If the government’s stake in public sector banks drops below 51 per cent then foreign creditors of these banks may either re-negotiate the loans or call them back, according to IDBI Executive Director & Head – Treasury, NS Venkatesh.
Incorporated covenantWhen public sector banks raise foreign currency resources, there is a covenant incorporated in the loan agreement that the government’s stake in the banks should not fall below 51 per cent. If this happens then the terms of the loan agreement get altered.
Speaking at a State Bank Banking and Economics Conclave in Mumbai, Venkatesh said the authorities should be mindful of the abovementioned covenant before taking a decision on implementing the RBI-appointed PJ Nayak Committee’s recommendations.
Among the recommendations of the Nayak Committee, which reviewed governance of the boards of banks in India, is that the government should set up a Bank Investment Company (BIC) to warehouse its equity stakes in public sector banks.

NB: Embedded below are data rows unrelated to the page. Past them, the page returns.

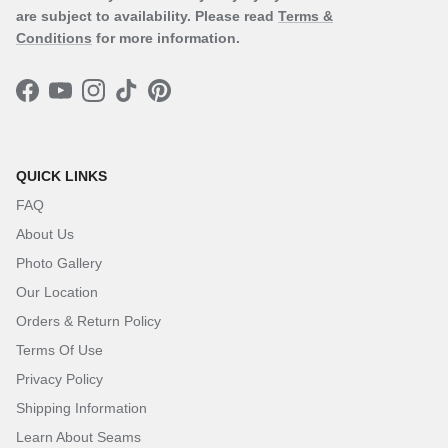
are subject to availability. Please read
Terms &
Conditions
for more information.
Facebook
YouTube
Instagram
TikTok
Pinterest
QUICK LINKS
FAQ
About Us
Photo Gallery
Our Location
Orders & Return Policy
Terms Of Use
Privacy Policy
Shipping Information
Learn About Seams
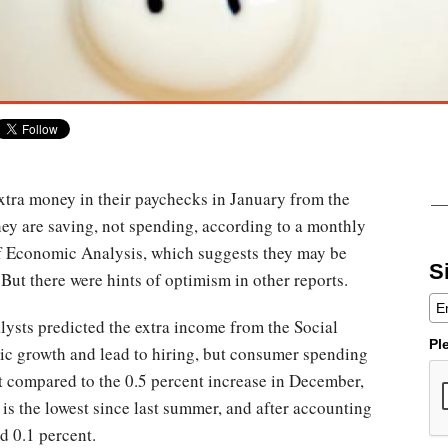
tra money in their paychecks in January from the
they are saving, not spending, according to a monthly
f Economic Analysis, which suggests they may be
S
ut there were hints of optimism in other reports.
nalysts predicted the extra income from the Social
Pl
ic growth and lead to hiring, but consumer spending
nt compared to the 0.5 percent increase in December,
 is the lowest since last summer, and after accounting
d 0.1 percent.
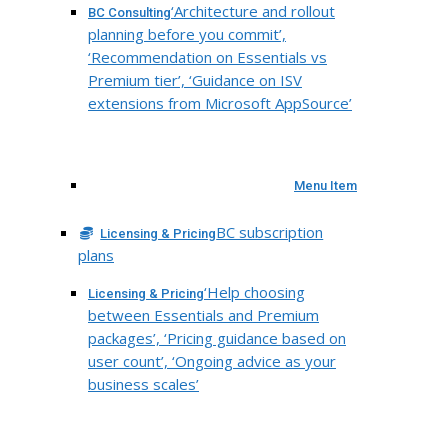
‘Architecture and rollout
BC Consulting
planning before you commit’,
‘Recommendation on Essentials vs
Premium tier’, ‘Guidance on ISV
extensions from Microsoft AppSource’
Menu Item
BC subscription
Licensing & Pricing
plans
‘Help choosing
Licensing & Pricing
between Essentials and Premium
packages’, ‘Pricing guidance based on
user count’, ‘Ongoing advice as your
business scales’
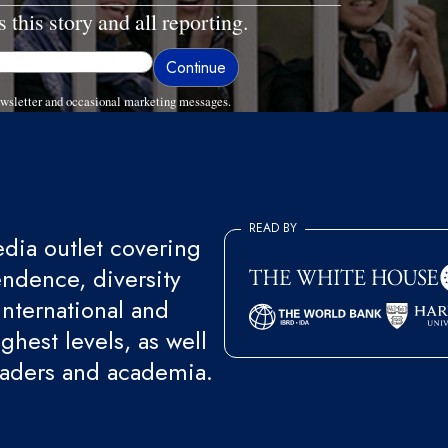
 this story and all reporting.
wsletter and occasional marketing messages.
READ BY
ia outlet covering
endence, diversity
international and
ghest levels, as well
eaders and academia.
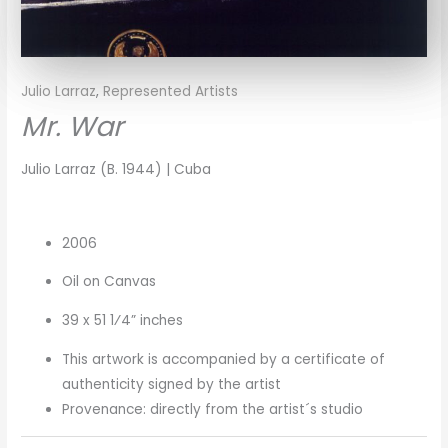
Julio Larraz
,
Represented Artists
Mr. War
Julio Larraz (B. 1944) | Cuba
2006
Oil on Canvas
39 x 51 1⁄4” inches
This artwork is accompanied by a certificate of
authenticity signed by the artist
Provenance: directly from the artist´s studio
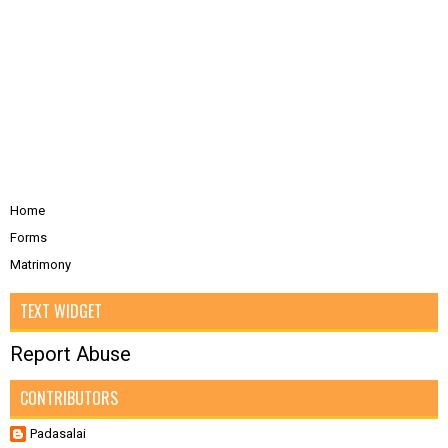
Home
Forms
Matrimony
TEXT WIDGET
Report Abuse
CONTRIBUTORS
Padasalai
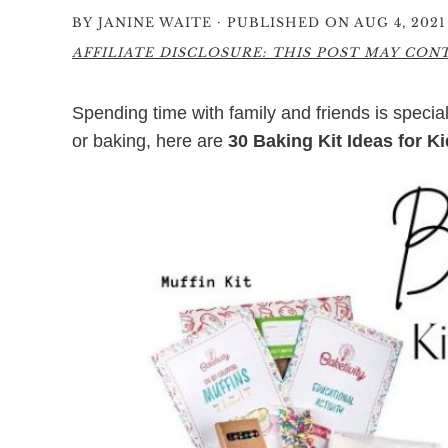
·
BY
JANINE WAITE
PUBLISHED ON AUG 4, 2021
AFFILIATE DISCLOSURE: THIS POST MAY CONTA
Spending time with family and friends is special,
or baking, here are
30 Baking Kit Ideas for K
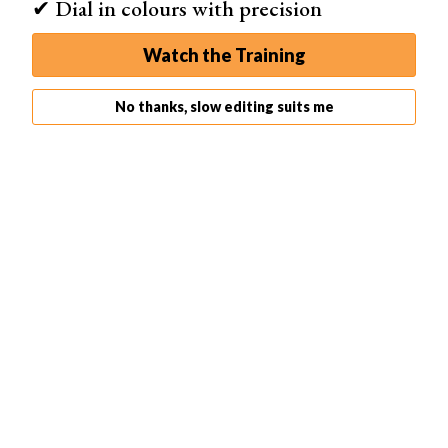
✔ Dial in colours with precision
Watch the Training
No thanks, slow editing suits me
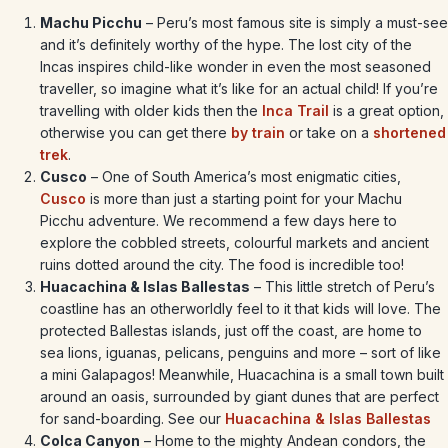
Machu Picchu
– Peru’s most famous site is simply a must-see
and it’s definitely worthy of the hype. The lost city of the
Incas inspires child-like wonder in even the most seasoned
traveller, so imagine what it’s like for an actual child! If you’re
travelling with older kids then the
Inca Trail
is a great option,
otherwise you can get there
by train
or take on a
shortened
trek
.
Cusco
– One of South America’s most enigmatic cities,
Cusco
is more than just a starting point for your Machu
Picchu adventure. We recommend a few days here to
explore the cobbled streets, colourful markets and ancient
ruins dotted around the city. The food is incredible too!
Huacachina & Islas Ballestas
– This little stretch of Peru’s
coastline has an otherworldly feel to it that kids will love. The
protected Ballestas islands, just off the coast, are home to
sea lions, iguanas, pelicans, penguins and more – sort of like
a mini Galapagos! Meanwhile, Huacachina is a small town built
around an oasis, surrounded by giant dunes that are perfect
for sand-boarding. See our
Huacachina & Islas Ballestas
Colca Canyon
– Home to the mighty Andean condors, the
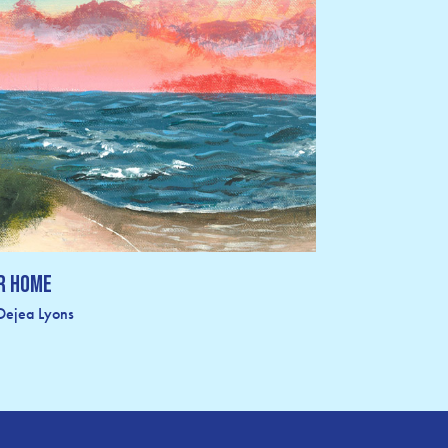
r Home
Dejea Lyons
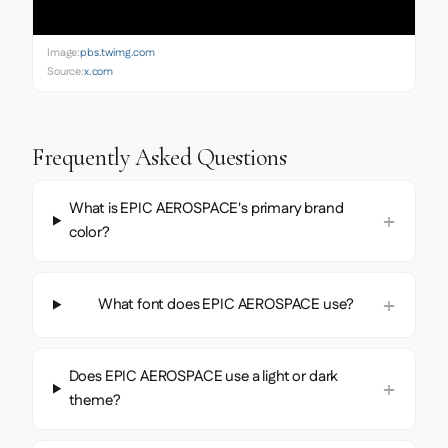
Image:
pbs.twimg.com
Source:
x.com
Frequently Asked Questions
What is EPIC AEROSPACE's primary brand
color?
What font does EPIC AEROSPACE use?
Does EPIC AEROSPACE use a light or dark
theme?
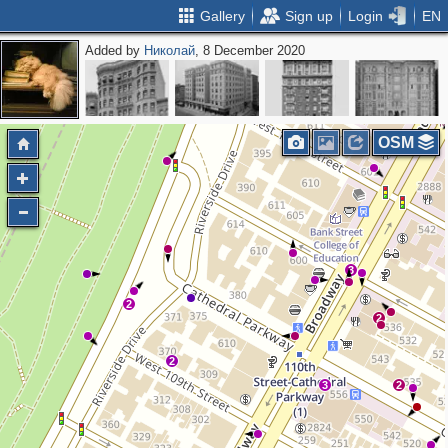
Gallery
Sign up
Login
EN
Added by
Николай
, 8 December 2020
OSM
3
2
2
2
3
2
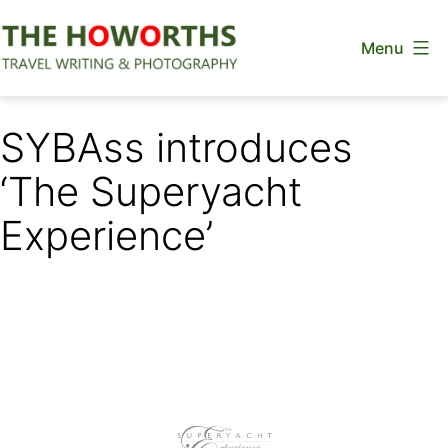
Skip
Menu
to
content
The
Howorths
SYBAss introduces
‘The Superyacht
Experience’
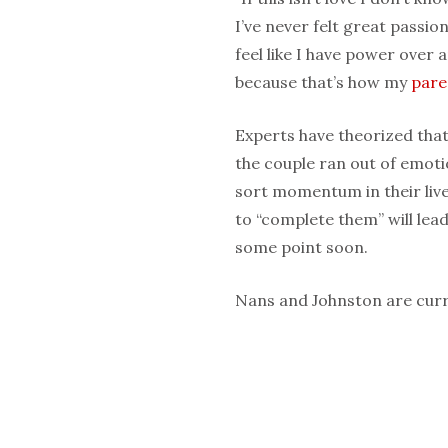
I’ve never felt great passio
feel like I have power over 
because that’s how my
pare
Experts have theorized tha
the couple ran out of emoti
sort momentum in their liv
to “complete them” will lea
some point soon.
Nans and Johnston are curre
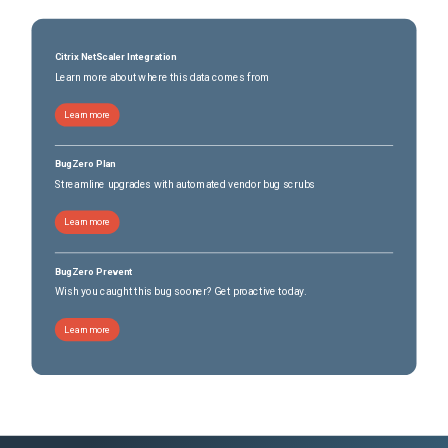
Citrix NetScaler Integration
Learn more about where this data comes from
Learn more
BugZero Plan
Streamline upgrades with automated vendor bug scrubs
Learn more
BugZero Prevent
Wish you caught this bug sooner? Get proactive today.
Learn more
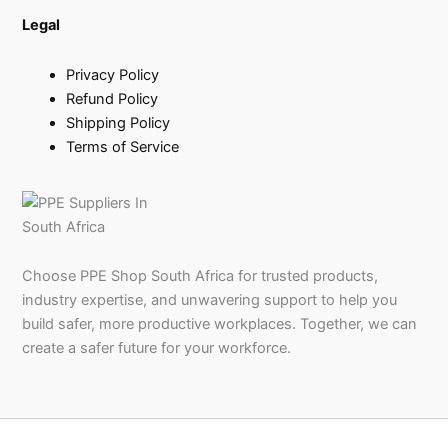
Legal
Privacy Policy
Refund Policy
Shipping Policy
Terms of Service
Choose PPE Shop South Africa for trusted products,
industry expertise, and unwavering support to help you
build safer, more productive workplaces. Together, we can
create a safer future for your workforce.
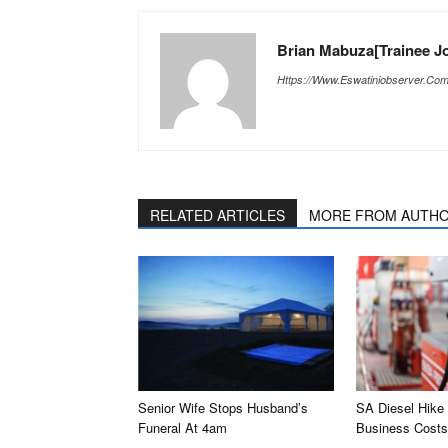
Brian Mabuza[Trainee Jo
Https://www.eswatiniobserver.co
RELATED ARTICLES
MORE FROM AUTH
Senior Wife Stops Husband’s
SA Diesel Hike
Funeral At 4am
Business Costs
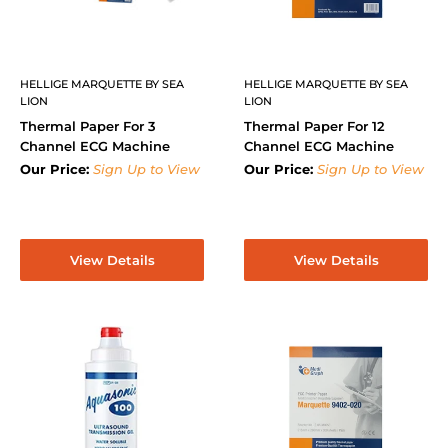
HELLIGE MARQUETTE BY SEA
HELLIGE MARQUETTE BY SEA
LION
LION
Thermal Paper For 3
Thermal Paper For 12
Channel ECG Machine
Channel ECG Machine
Our Price:
Sign Up to View
Our Price:
Sign Up to View
View Details
View Details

The committee said the BIC could reduce its holding in banks to less than 50 per cent so that there is a restoration of a level-playing field for public sector banks in matters of vigilance enforcement, employee compensation and applicability of the right to information.
Bankers say that if the foreign currency loans given to public sector banks by foreign creditors are recalled due to the government stake falling below 51 per cent, it could have a negative impact on the domestic currency.
Ananth Narayan, Regional Head, Financial Markets, South Asia, Standard Chartered Bank, said the Government should incentivise investment in infrastructure over consumption.
The foreign investment limit in low-yielding government securities should be increased even as domestic investors are offered higher returns on their investments in infrastructure bonds, he added.